#### Task instructions
Range to output from the entries below: the line containing "neck: (301, 259)" through the line containing "left front paw: (333, 343)". Set it down exactly, ends included, nothing else.

#### Supplied records
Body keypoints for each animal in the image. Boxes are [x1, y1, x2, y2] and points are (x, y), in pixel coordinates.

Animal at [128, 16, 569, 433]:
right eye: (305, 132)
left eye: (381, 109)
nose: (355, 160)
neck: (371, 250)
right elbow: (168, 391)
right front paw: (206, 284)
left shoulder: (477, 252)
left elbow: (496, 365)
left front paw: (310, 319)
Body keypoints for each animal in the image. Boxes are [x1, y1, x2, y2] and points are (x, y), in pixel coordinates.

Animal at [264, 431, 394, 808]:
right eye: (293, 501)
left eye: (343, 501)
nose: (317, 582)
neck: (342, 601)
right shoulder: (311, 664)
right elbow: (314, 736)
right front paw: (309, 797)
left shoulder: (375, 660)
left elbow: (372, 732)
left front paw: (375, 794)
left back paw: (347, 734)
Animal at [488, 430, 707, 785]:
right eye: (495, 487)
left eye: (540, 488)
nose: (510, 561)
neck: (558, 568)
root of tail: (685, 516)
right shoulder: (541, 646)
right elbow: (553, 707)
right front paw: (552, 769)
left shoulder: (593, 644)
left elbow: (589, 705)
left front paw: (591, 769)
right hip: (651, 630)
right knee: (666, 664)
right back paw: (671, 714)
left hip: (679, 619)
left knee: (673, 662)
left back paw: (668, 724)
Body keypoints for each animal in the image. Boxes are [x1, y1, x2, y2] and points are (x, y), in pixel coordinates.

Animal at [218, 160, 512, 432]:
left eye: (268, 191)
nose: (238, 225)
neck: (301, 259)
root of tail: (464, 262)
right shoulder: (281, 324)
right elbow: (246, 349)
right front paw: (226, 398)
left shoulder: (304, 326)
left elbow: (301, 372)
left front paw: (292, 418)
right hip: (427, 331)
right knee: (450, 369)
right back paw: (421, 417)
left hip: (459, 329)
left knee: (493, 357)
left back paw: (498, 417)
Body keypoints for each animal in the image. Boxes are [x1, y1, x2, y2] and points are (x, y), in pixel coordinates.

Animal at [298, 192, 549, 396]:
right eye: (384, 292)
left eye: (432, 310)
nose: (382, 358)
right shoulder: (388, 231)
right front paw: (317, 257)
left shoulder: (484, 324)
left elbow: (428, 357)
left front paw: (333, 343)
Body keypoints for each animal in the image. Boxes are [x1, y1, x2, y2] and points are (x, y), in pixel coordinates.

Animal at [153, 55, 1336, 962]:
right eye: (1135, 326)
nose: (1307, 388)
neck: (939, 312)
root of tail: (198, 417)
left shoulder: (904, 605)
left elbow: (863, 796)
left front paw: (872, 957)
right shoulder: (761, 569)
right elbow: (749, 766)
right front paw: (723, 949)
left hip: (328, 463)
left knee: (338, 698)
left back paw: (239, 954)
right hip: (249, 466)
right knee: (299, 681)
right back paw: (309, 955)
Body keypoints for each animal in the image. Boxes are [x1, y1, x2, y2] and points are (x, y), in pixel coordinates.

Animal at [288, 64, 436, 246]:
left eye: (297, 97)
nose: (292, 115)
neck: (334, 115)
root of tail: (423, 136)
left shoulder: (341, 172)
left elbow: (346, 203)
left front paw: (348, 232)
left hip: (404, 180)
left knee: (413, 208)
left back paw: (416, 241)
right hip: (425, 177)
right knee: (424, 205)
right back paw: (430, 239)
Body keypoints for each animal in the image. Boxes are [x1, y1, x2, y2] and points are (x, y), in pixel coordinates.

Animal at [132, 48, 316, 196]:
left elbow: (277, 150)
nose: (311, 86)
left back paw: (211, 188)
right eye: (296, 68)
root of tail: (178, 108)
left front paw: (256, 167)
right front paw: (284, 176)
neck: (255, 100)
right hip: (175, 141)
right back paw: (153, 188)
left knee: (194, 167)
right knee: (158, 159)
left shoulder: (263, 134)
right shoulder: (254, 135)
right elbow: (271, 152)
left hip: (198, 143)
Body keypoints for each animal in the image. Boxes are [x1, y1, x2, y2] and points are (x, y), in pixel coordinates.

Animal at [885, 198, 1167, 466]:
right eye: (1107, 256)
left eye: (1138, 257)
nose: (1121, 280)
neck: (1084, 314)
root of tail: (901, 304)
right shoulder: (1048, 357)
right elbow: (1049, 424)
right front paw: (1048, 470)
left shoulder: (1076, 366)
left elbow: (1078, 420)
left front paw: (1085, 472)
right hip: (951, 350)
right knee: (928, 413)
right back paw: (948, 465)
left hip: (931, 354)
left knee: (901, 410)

#### Answer below
neck: (301, 259)
root of tail: (464, 262)
right shoulder: (281, 324)
right elbow: (246, 349)
right front paw: (226, 398)
left shoulder: (304, 326)
left elbow: (301, 372)
left front paw: (292, 418)
right hip: (427, 331)
right knee: (450, 369)
right back paw: (421, 417)
left hip: (459, 329)
left knee: (493, 357)
left back paw: (498, 417)
Body keypoints for each animal in the image. Boxes are [x1, y1, x2, y2] and points are (x, y), in pixel coordinates.

Animal at [298, 192, 549, 396]:
right eye: (384, 292)
left eye: (432, 310)
nose: (382, 358)
right shoulder: (388, 231)
right front paw: (317, 257)
left shoulder: (484, 324)
left elbow: (428, 357)
left front paw: (333, 343)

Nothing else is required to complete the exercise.